A chance encounter with Martin Marty taught me how. In 1989 Marty was speaking on religious pluralism at the University of New Mexico. I almost didn’t go—I’d had my fill of spiritual “options.” But I’d enjoyed his columns in the Century for years, so I made the two-hour trip. What Marty said that night has been a plumb line for my ministry. When I asked, “What advice do you have for a United Church of Christ pastor serving a church that isn’t sure it wants to be a Christian church in the New Age capital of Santa Fe?” He paused. “The United Church of Christ?” he asked. I nodded. “You have the blood of the Puritans in you! Claim your inheritance.” But then he said, “If you go deep enough into any faith tradition, you find the common ground with all other traditions. That’s why a Baptist preacher like Martin Luther King could learn from Gandhi the Hindu, or why a Capuchin like Thomas Merton was in conversation with Buddhist monks.”

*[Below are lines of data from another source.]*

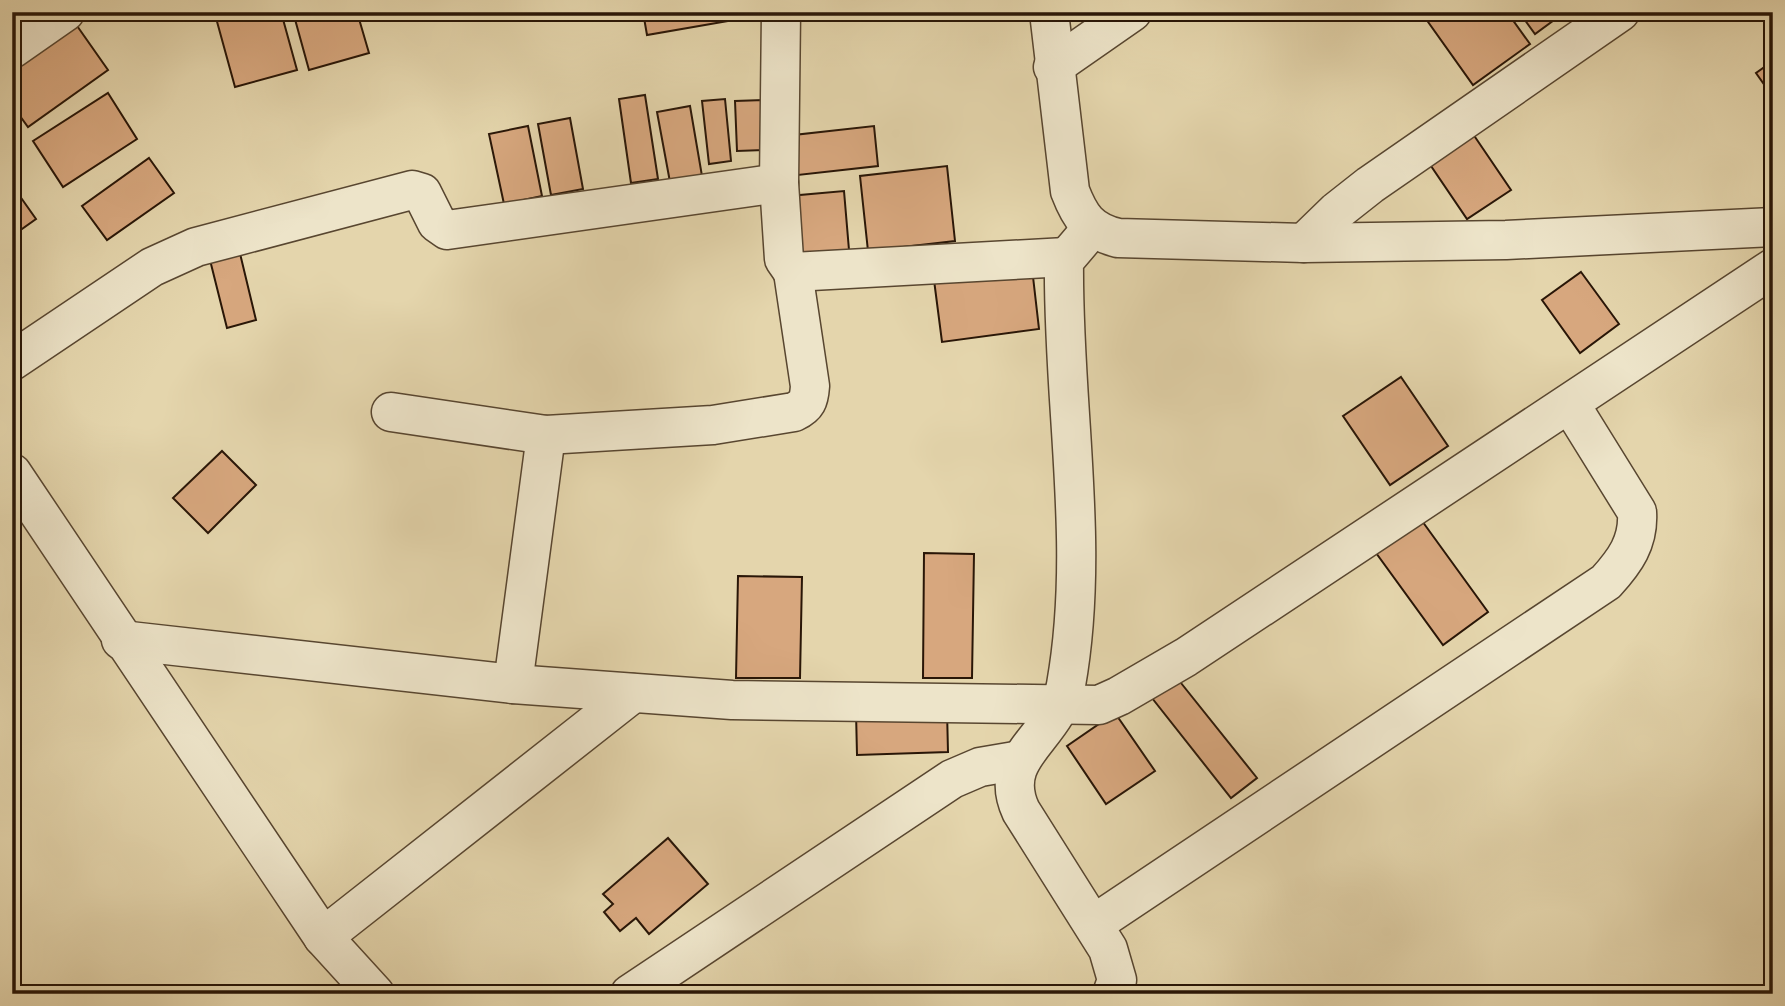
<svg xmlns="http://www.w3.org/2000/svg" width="1785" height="1006" font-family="'IM FELL Great Primer',serif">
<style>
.building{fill:#d7a77e;stroke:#291607;stroke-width:2}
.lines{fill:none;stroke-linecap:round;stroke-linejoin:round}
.minor-casing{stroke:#584630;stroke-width:41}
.tertiary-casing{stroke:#584630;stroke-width:41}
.minor{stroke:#ede4c9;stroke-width:38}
.tertiary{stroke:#ede4c9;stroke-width:38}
</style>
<rect width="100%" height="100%" fill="#e4d5ac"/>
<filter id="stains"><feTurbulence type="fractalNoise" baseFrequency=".00286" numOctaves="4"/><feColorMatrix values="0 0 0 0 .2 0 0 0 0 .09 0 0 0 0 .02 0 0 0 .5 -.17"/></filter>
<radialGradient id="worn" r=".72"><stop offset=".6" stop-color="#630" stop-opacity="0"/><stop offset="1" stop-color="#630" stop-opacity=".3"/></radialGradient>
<g class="building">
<polygon points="235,12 281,12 297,70 235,87 216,18"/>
<polygon points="293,12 357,12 369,53 309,70"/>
<polygon points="643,12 767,12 768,14 647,35"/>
<polygon points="1421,12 1507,12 1530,44 1473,85"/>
<polygon points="1519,12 1565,12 1535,34"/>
<polygon points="68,13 108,70 28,127 12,105 12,53"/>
<polygon points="1773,61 1773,97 1756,73"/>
<polygon points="108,93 137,139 63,187 33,141"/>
<polygon points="645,95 658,179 631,183 619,99"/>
<polygon points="725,99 731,161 709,164 702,101"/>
<polygon points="764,100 766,150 737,151 735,101"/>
<polygon points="690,106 702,176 670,182 657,112"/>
<polygon points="570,118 583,189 551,195 538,124"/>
<polygon points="528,126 542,196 504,204 489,134"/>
<polygon points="874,126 878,166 798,175 794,135"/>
<polygon points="1473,134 1511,190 1467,219 1429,163"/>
<polygon points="149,158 174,193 107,240 82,206"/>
<polygon points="947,166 955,241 868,251 860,176"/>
<polygon points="12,185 36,219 12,236"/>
<polygon points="844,191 849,250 794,256 789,196"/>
<polygon points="237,241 256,320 227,328 207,248"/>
<polygon points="1032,268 1039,329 942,342 934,280"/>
<polygon points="1581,272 1619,324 1580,353 1542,300"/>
<polygon points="1401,377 1448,446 1390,485 1343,416"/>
<polygon points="222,451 256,485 208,533 173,498"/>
<polygon points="1417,514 1488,612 1443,645 1371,546"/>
<polygon points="924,553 974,554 972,678 923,678"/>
<polygon points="738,576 802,577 800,678 736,678"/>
<polygon points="1177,678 1257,778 1231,798 1152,698"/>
<polygon points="947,710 948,752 857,755 856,712"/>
<polygon points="1115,713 1155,771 1106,804 1067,746"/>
<polygon points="668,838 708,884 649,934 636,918 620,931 604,912 613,904 603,894"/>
</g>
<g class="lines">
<defs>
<g id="minor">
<polyline points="781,12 779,183 784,259 793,272 1066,257"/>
<polyline points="12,49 65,12"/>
<polyline points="1053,67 1132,12"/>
<path d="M1092 228 1064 261C1062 402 1091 545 1066 685 1057 738 995 755 1021 811L1108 949 1117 980 1112 994"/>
<polyline points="1304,243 1337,211 1370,185 1620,12"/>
<polyline points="12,361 152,267 196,247 412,190 422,193 437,223 447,230 779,183"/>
<path d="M391 412 546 435 713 425 794 412C807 406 809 400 810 386L793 272"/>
<polyline points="12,473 323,937 375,994"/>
<polyline points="121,640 513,684 732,700 1099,705 1119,696 1186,657 1773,268"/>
<polyline points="513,684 546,435"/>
<path d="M1094 924 1606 582C1625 561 1639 542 1637 512L1570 404"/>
<polyline points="323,937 633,693"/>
<polyline points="630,994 952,779 980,767 1021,760"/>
</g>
<path id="tertiary" d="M1049 12 1070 191C1080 217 1089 231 1118 238L1304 243 1506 240 1773 227"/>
</defs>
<use href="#minor" class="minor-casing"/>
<use href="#tertiary" class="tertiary-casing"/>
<use href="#minor" class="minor"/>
<use href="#tertiary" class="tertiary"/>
</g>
<rect width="1785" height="1006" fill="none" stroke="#e4d5ac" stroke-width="42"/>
<rect x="14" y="14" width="1757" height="978" fill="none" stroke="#291607" stroke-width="3.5"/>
<rect x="21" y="21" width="1743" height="964" fill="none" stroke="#291607" stroke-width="2"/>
<rect width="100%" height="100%" filter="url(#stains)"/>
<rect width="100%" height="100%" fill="url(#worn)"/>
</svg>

“I think that’s what all of us are seeking,” he continued. “We want that common ground. But we have to go deep into our own tradition to find it. You need to tell your people that.”
It’s been almost 15 years since that night, but there’s seldom a day I don’t remember Marty’s words. “Go deep,” he said. It sounds like Joshua’s “Choose this day whom you will serve.” Either way, it takes grit. Either way it leads to life and to God.